The Good Life by Robert Waldinger, MD, and Marc Schulz, PhD, Simon & Schuster, 2023

Jodi McGee reviews The Good Life by Robert Waldinger and Marc Schulz, calling it a "slow-burning truth bomb." Using data from an 80+ year Harvard study, the authors underscore the importance of relationships and their ability to keep us happier and healthier for longer.

Reviewed by Jodi McGee, Chief Insights Officer, Inquisitive Insights, Greater Philadelphia area, Pennsylvania, jodi@inquisitiveinsights.com

The Good Life by Robert Waldinger, MD, and Marc Schulz, PhD, is a deceptively simple read that aims to share the secret to happiness. It affirms some of life’s simplest lessons using data from the world’s longest in-depth longitudinal study of human life.

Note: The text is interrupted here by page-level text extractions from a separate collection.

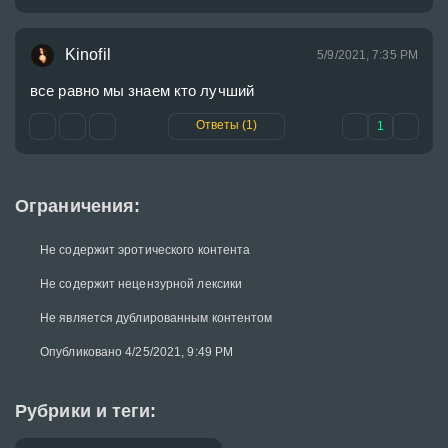
Kinofil
5/9/2021, 7:35 PM
все равно мы знаем кто лучший
Ответы (1)
1
Ограничения:
Не содержит эротического контента
Не содержит нецензурной лексики
Не является дублированным контентом
Опубликовано 4/25/2021, 9:49 PM
Рубрики и теги:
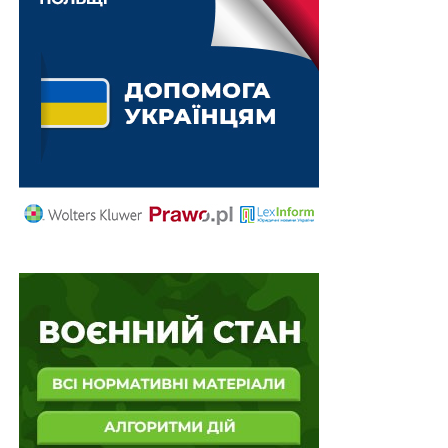
НШСУ, додавши, що Асоціація приватних виконавців
України й НШСУ підписали меморандум про
співпрацю, результатом якої стала розробка
навчального курсу, присвяченого тематиці виконання
судових рішень. Як уточнив Микола Оніщук, цей курс
нещодавно було оновлено з урахуванням новітньої
судової практики, сформованої в адміністративній
юрисдикції, а також тієї, що лише напрацьовується в
системі загальних судів.
За словами ректора НШСУ, вказаний навчальний курс
стане частиною як поточної, так і початкової
суддівської освіти. Зокрема, його проходитимуть
судді апеляційної інстанції, які наразі беруть участь у
конкурсах на заміщення вакантних посад і не мають
практичного досвіду відправлення правосуддя,
зокрема адвокати та науковці. Це також стосується
близько 1 800 майбутніх призначень суддів місцевих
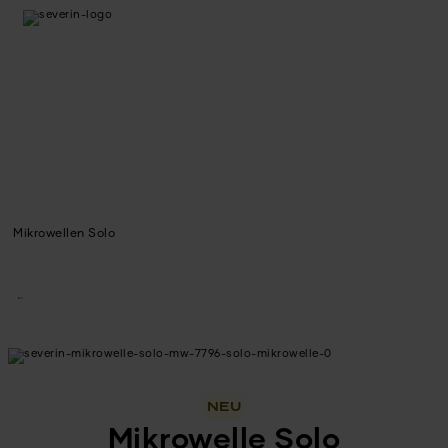
Mikrowellen Solo
NEU
Mikrowelle Solo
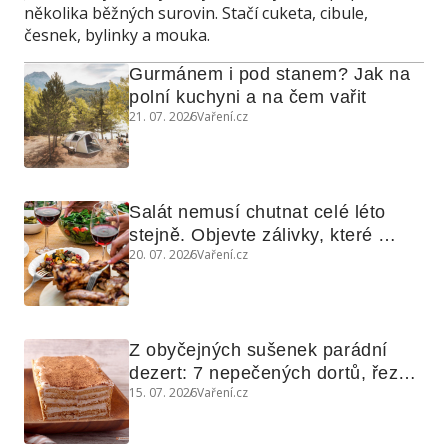
několika běžných surovin. Stačí cuketa, cibule,
česnek, bylinky a mouka.
Gurmánem i pod stanem? Jak na 
polní kuchyni a na čem vařit
21. 07. 2026
Vaření.cz
Salát nemusí chutnat celé léto 
stejně. Objevte zálivky, které 
20. 07. 2026
Vaření.cz
využijete i na maso, nudle nebo 
grilovanou zeleninu
Z obyčejných sušenek parádní 
dezert: 7 nepečených dortů, řezů 
15. 07. 2026
Vaření.cz
a koláčů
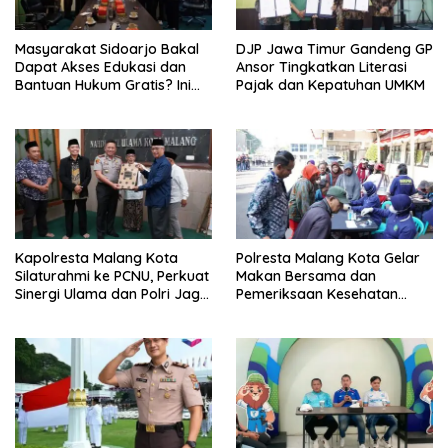
Masyarakat Sidoarjo Bakal
DJP Jawa Timur Gandeng GP
Dapat Akses Edukasi dan
Ansor Tingkatkan Literasi
Bantuan Hukum Gratis? Ini
Pajak dan Kepatuhan UMKM
Hasil Audiensinya
Kapolresta Malang Kota
Polresta Malang Kota Gelar
Silaturahmi ke PCNU, Perkuat
Makan Bersama dan
Sinergi Ulama dan Polri Jaga
Pemeriksaan Kesehatan
Kamtibmas Khususnya
Gratis, Perkuat Pelayanan
Persoalan Sosial
untuk Masyarakat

Started in 1938 with 724 participants, the Harvard Study of Adult Development was unique when it began because, unlike most studies of the day that focused on discovering the root causes of problems, this study sought to understand what made people thrive.

How to be happier is a topic that resonates for many people—Dr. Waldinger’s 2015 TED Talk has been viewed over 45 million times and is one of the top 10 most-watched TED talks ever.

Now, 84 years after the study’s initiation, Waldinger and Smith, the current leaders of the study, share the not-so-secret secrets of happiness. As it turns out, the data support the same ideas that have been handed down for centuries. As the authors simply state, “Good relationships keep us happier, healthier, and help us live longer.”

The book is deceptively simple because the findings from the study match the advice you might give a kindergartener headed off to school or as the coach of a recreational sports team: “Making friends is important,” “Listen to what other people are saying when they talk,” “Work together to solve problems,” and so on.

However, the power of this book (and really, the study itself) is that it offers an empirical foundation for all of us to make choices about how we show up that will serve us both in the moment and in the long run. Even better, the lessons are applicable to any of the many roles we play, such as leader, parent, spouse, coworker, family member, friend, or even acquaintance.

As a qualitative researcher, I felt lucky to learn that some of the traits that make me great at my job also serve me in my own pursuit of happiness. “Curiosity—real, deep curiosity about what others are experiencing—goes a long way in important relationships.” And that “hearing an accurate understanding of our own experience coming from another person, articulated in their words, can be thrilling” and is how we develop connections that form our relationships.

The authors shared some evergreen nuggets supported by their research:

  • Relationships protect you. Multiple studies conclude that the more connected you are to others, the lower your risk of dying in any given year. “The mortality rate of individuals with the fewest ties was between 2.3 (men) and 2.8 (women) times higher than that of individuals with the most ties.”
  • There is no magic number of friends. Everyone’s needs are different, and circles of friends will be different, too. Dr. Waldinger advises against getting hung up on the number of friends because it’s the quality of your relationships, not the quantity, that matters most.
  • Empathetic effort matters. Understanding another person is great, but the act of just trying to understand goes even further in building a connection.
  • A win is better when you’re part of a team. Or, as the findings state, “Achievement is most meaningful when it is relational.”
  • Relationships get you through tough times. Therefore, nurturing and maintaining strong relationships is key. To help navigate challenging relationship dynamics that we might sometimes experience, the authors offer their WISER (Watch-Interpret-Select-Engage-Reflect) model.

They also offer some commentary about how the study’s findings can be used to address some of our modern-day challenges, like the dangers of social media and strategies to mitigate its effects, as well as the importance of “lesser interactions” as we shift to the more isolated work environments that come with the gig economy and post-COVID workplaces.

While there isn’t anything shocking or groundbreaking about this book, the stories shared in it remind and inspire the reader to do the big and little things that add up to a happier life. I found my thoughts swerving from how I’m showing up in my family relationships, in my friendships, at work, and with the communities I’m a part of. And now, when I chat with the cashier at the grocery store, I tell myself that it’s for my own happiness (and not that I’m simply turning into my mother).

What I enjoyed most about this book was its message of hope. The authors emphatically believe that it’s never too late to make friends, develop relationships, and become happier. “It doesn’t matter how old you are, where you are in the life cycle, whether you are married or not married, introverted or extroverted, everyone can make positive turns in their life.”